Some of the key players with upcoming novel therapies in the region include –

  1. Cynata Therapeutics, Carlton, Australia: Cynata has developed a unique CymerusTM technology platform, for commercially scalable and cost-effective production of MSCs from induced Pluripotent Stem Cells (iPSCs). Their lead product CYP-001 with an Orphan Drug Designation from the FDA to treat GvHD, is considered as a promising alternative to existing therapies by reducing the overdependence on steroids.
  2. Medipost, South Korea: Medipost is amongst the earliest players in stem cell therapy segment, not just in the APAC region but globally. It holds a competitive edge with its product Cartistem, which is the world’s first allogeneic stem cell drug approved for commercial use by the Ministry of Food & Drug Safety in Korea. Also, their cord blood bank CELLTREE is the leading umbilical cord blood (UCB) storage bank as well as the country’s largest HSC transplant program provider. A strong pipeline comprising of Pneumostem (Granted orphan drug designation in the US and the EU) and Neurostem (Early stage development for Alzheimer’s disease) and a collaborative business approach supports Medipost in targeting both domestic and global markets.
  3. JCR Pharmaceuticals, Tokyo, Japan: Founded in 1975, JCR is one of the leading pharma companies in Japan and aims to strengthen its position in the regenerative medicine by building on the success of TEMCELL from Mesoblast. Their recent co-development and licensing agreement with Teijin for JTR-161/JR-161 will provide JCR the opportunity to manufacture and supply the commercial products in Japan.

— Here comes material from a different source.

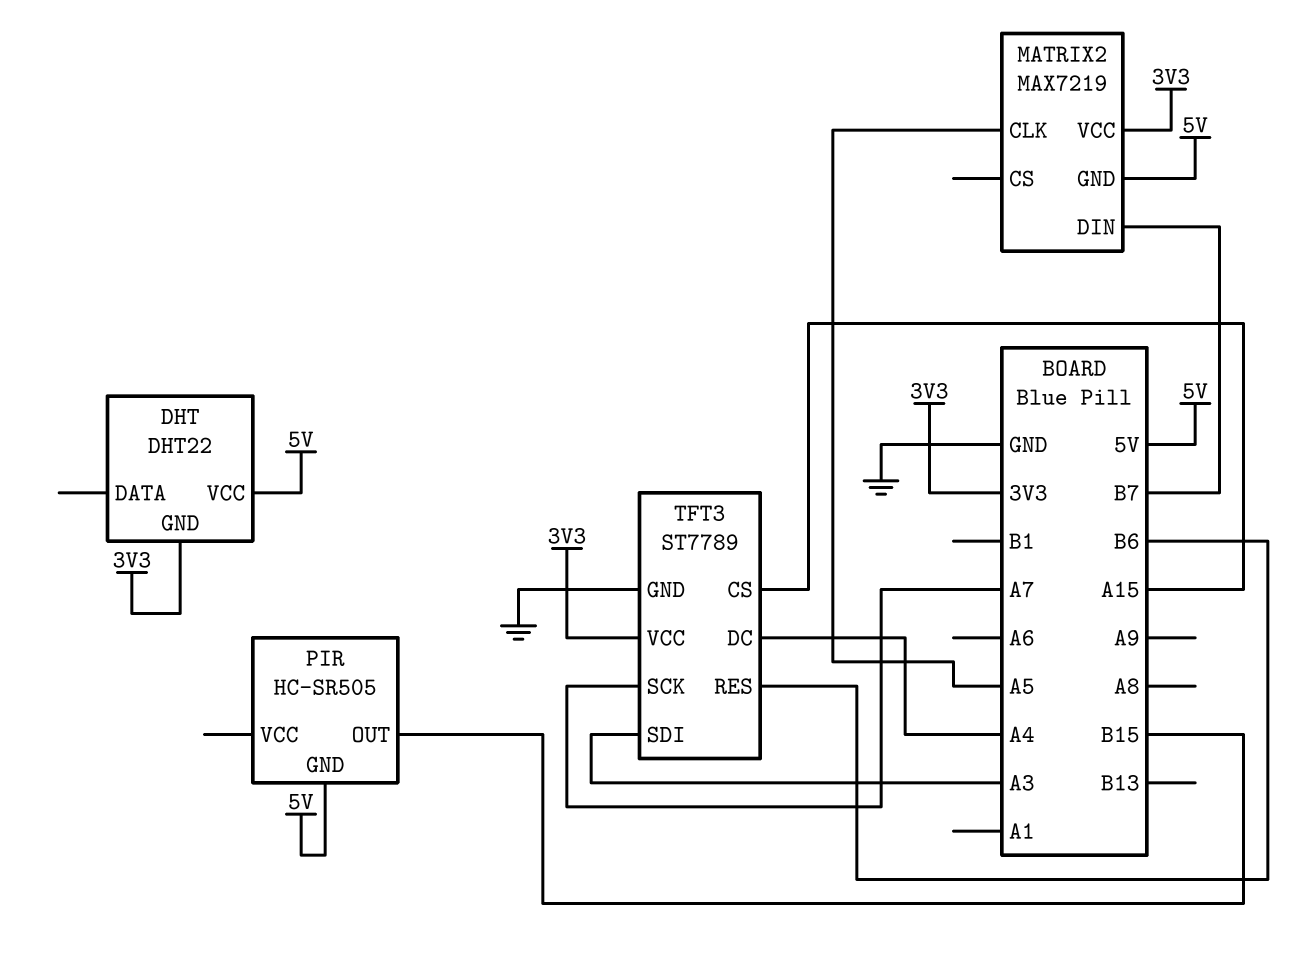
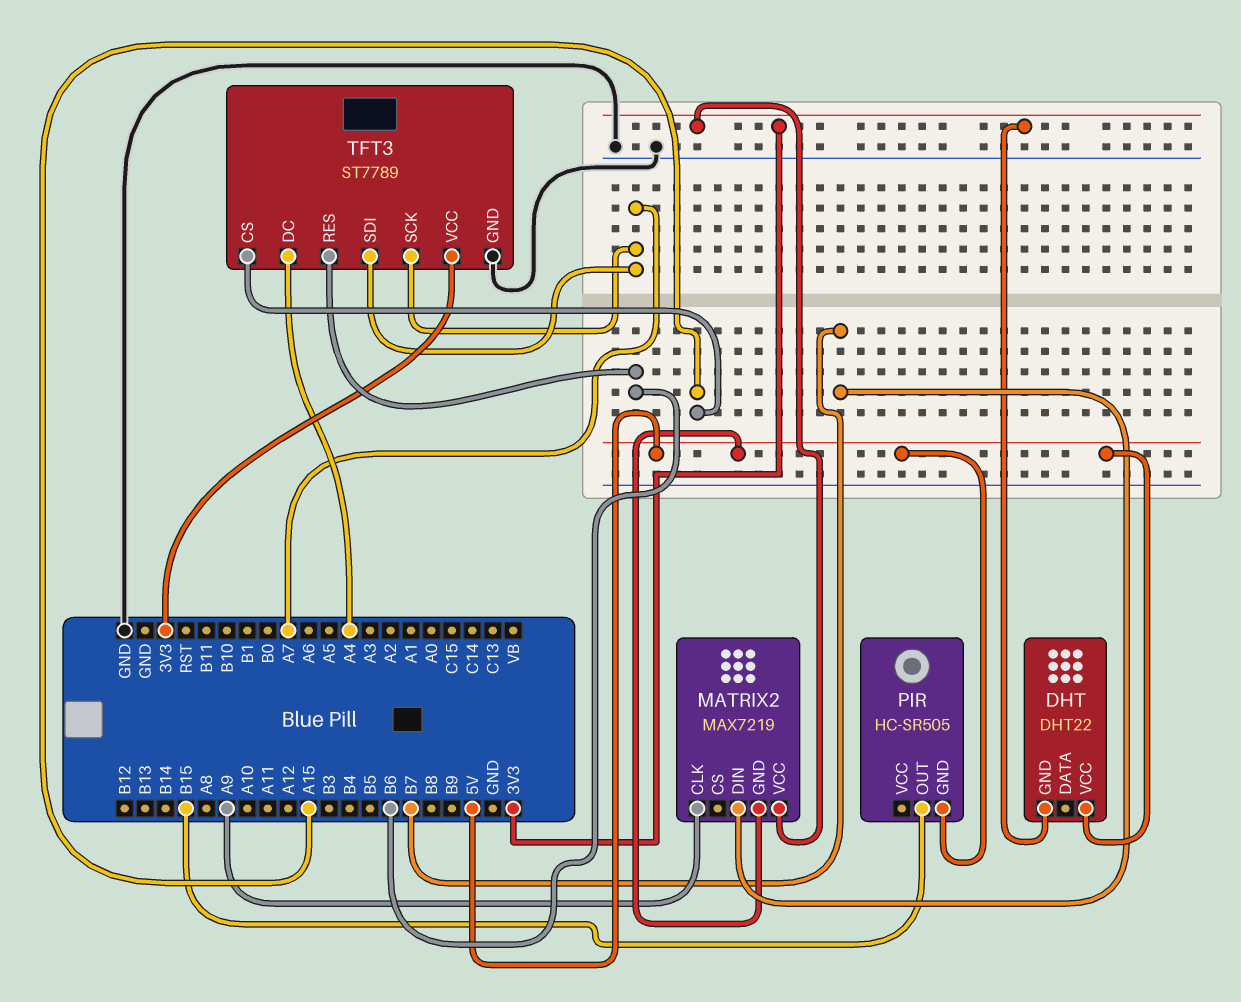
MATRIX2 pin CLK: A5 -> A9
TFT3 pin SDI: A3 -> A7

From being a generic and biosimilar oriented market to emerging as a hub of cell and gene therapy research, Asia Pacific has come a long way across the global pharma landscape. With several ground-breaking manufacturing technologies gaining traction, local players are adopting a collaborative business model to gain a competitive edge, thus supporting the rise of APAC as a primary location to support the thriving regenerative medicine landscape.


The Road Ahead

The recent success of multiple cell and gene therapies is supporting the industry transition towards personalized medicine and value based care there by propelling the adoption of unique business models to withstand the growing demand. As a result, a plethora of opportunities are set to open up for market players in the APAC region to be the ultimate destination for cost efficient and faster clinical research. Moreover, the success of these therapies offers promising opportunities for previously untreated diseases areas. Hence, cell and gene therapy truly holds the potential to be the ultimate medical panacea.